On the other hand a screen writer has only the dialogue of the characters to tell their story. There are no paragraphs of exposition to bring in the tragic backstory of the hero. No opportunities for the heroine to be in her head and share her innermost secrets. That all has to come naturally through conversations between characters. Maybe not the easiest job. But then of course, tears and smiles help do some of the work.

That isn’t to say I could ever write a screenplay. Writing dialogue just about kills me. But I don’t know, I still think movie makers have it easier than authors. What do you think? Am I off base on this one? And if you’ve seen any really good movies this summer let me know, I’m always looking for some good entertainment.

I love going to the movies, the whole sitting in the dark with a box/sack/feedbag of popcorn and a cup/gallon/drum of soda (because let’s face it the size of the snacks is insane … but I digress). I love the theater surround sound and the whole big screen experience. I go to be entertained.

Now, I’m no artsy critic. I rarely go for the deep meaningful movies that have everyone walking out of the theater quietly because they’re still trying to wrap their heads around the deeper message of the movie. And I love intelligent slapstick humor as much as the next person, though it can’t just be stupid for the sake of stupidity. What I dislike even more than stupid … degradation.

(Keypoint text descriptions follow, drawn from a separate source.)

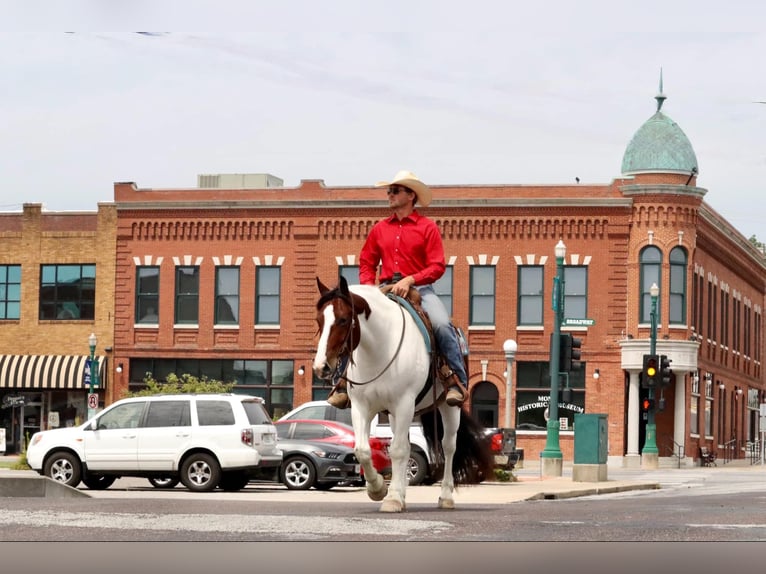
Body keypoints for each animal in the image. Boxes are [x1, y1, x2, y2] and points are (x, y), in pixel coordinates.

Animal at [316, 278, 496, 512]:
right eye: (318, 320)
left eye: (343, 319)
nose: (321, 367)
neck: (379, 349)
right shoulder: (362, 406)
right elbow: (363, 450)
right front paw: (378, 489)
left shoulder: (404, 404)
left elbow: (399, 450)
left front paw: (391, 498)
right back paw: (402, 494)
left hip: (449, 407)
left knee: (448, 446)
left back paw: (446, 496)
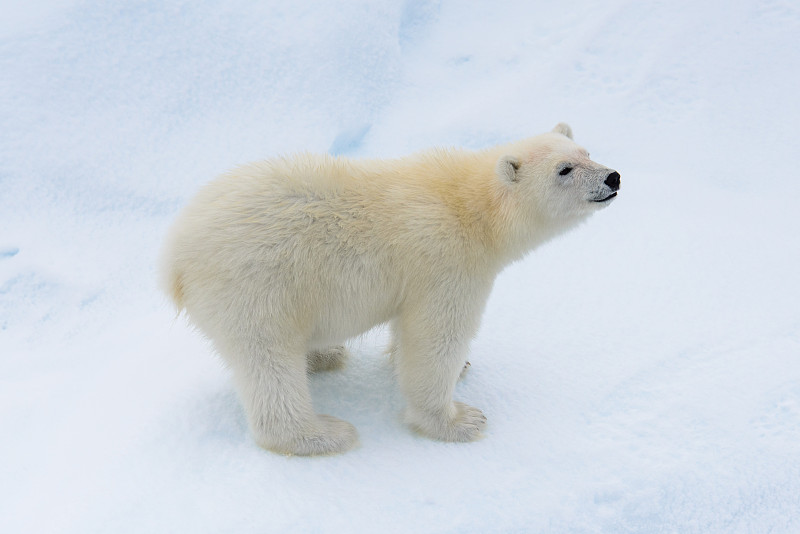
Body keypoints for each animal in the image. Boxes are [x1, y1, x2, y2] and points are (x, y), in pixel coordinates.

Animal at [158, 124, 620, 456]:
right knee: (268, 360)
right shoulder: (445, 262)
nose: (613, 176)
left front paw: (462, 368)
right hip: (257, 284)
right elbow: (435, 338)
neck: (472, 208)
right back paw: (325, 434)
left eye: (586, 152)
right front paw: (461, 420)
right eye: (564, 170)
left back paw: (324, 354)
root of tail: (175, 257)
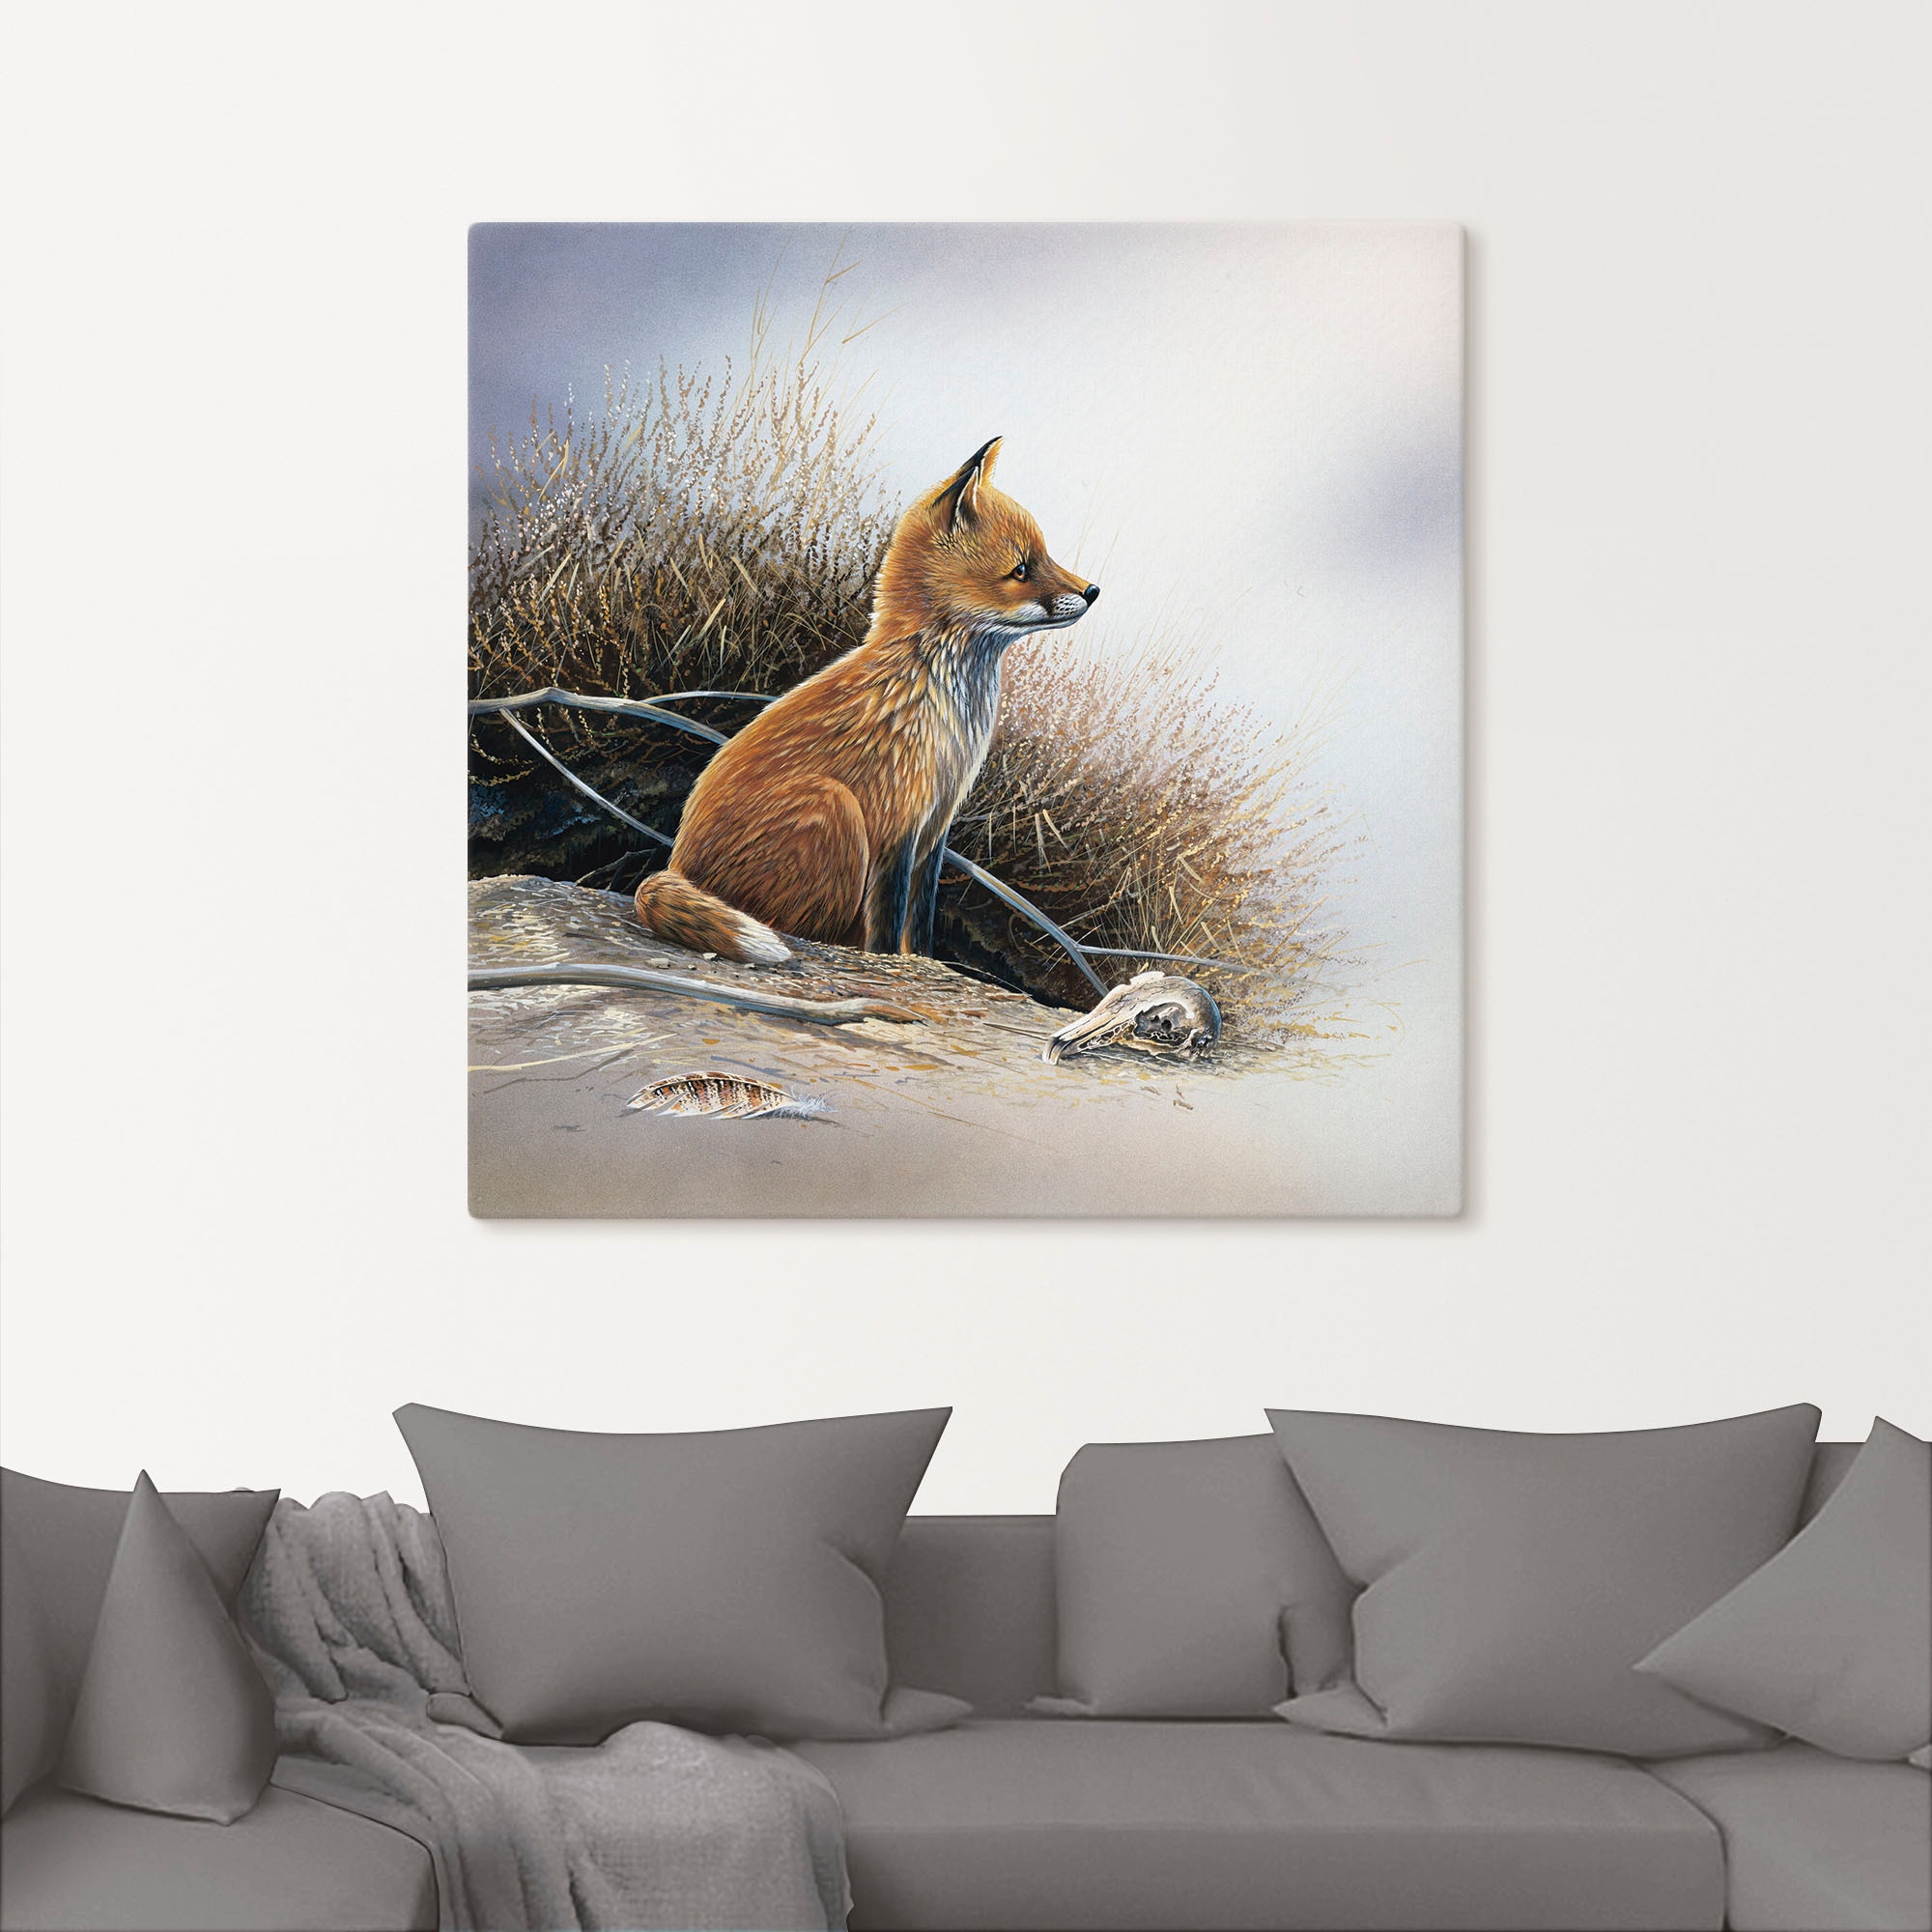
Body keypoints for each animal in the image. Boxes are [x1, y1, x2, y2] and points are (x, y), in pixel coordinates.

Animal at [634, 438, 1099, 964]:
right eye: (1021, 569)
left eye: (1045, 555)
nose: (1092, 591)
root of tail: (676, 863)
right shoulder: (898, 827)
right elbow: (888, 927)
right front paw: (891, 964)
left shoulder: (935, 831)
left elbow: (920, 924)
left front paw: (923, 963)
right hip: (835, 809)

I can’t help it, I’m a middle child. It’s part of my psyche to make everything all right for everyone. I can’t stand when I think the underdog is being bullied. Which brings me to a couple of summer movies that have recently been released. (And let me preface this by saying I haven’t seen either of these movies and I’m judging them solely on the trailers.)

Bridesmaids is a movie about a woman who’s asked to be the maid of honor for her friend. I know it’s Hollywood’s answer to the “Hangover” movies, but I don’t think any of the men in those movies were made to look like idiots and losers. Just from the trailers I’ve seen, the main character is looked down upon and made to feel small. Then there is the part played by Melissa McCarthy. This actress worked all last year changing the image of plus size women in her role on “Mike and Molly”. And here she is playing a larger woman who is crass and very (in my opinion) man-ish.

And more recently released, Cameron Diaz in Bad Teacher. Now this one–even in the public trailer–shows a teacher bullying her students. Whaaaat? There is just too much wrong with what I’ve seen in the previews for me to even consider watching it.

I know both of these movies are supposed to be funny. And I have no doubt there will be a really sweet ending in both of them. They’re about a couple of mindless hours being entertained and not about teaching life lessons. But I think some of these movies are just stepping over the line. In a world where we continue to encounter rudeness and bullying, prejudism and stereotyping, I’m just not sure some movies aren’t depicting the very things we’re working to stop.

I know this blog post sounds kinda preachy and it’s not really what I intended. It’s just that some of the movies that are coming out of Hollywood make me cringe and I was just wondering if I was the only one who felt this way.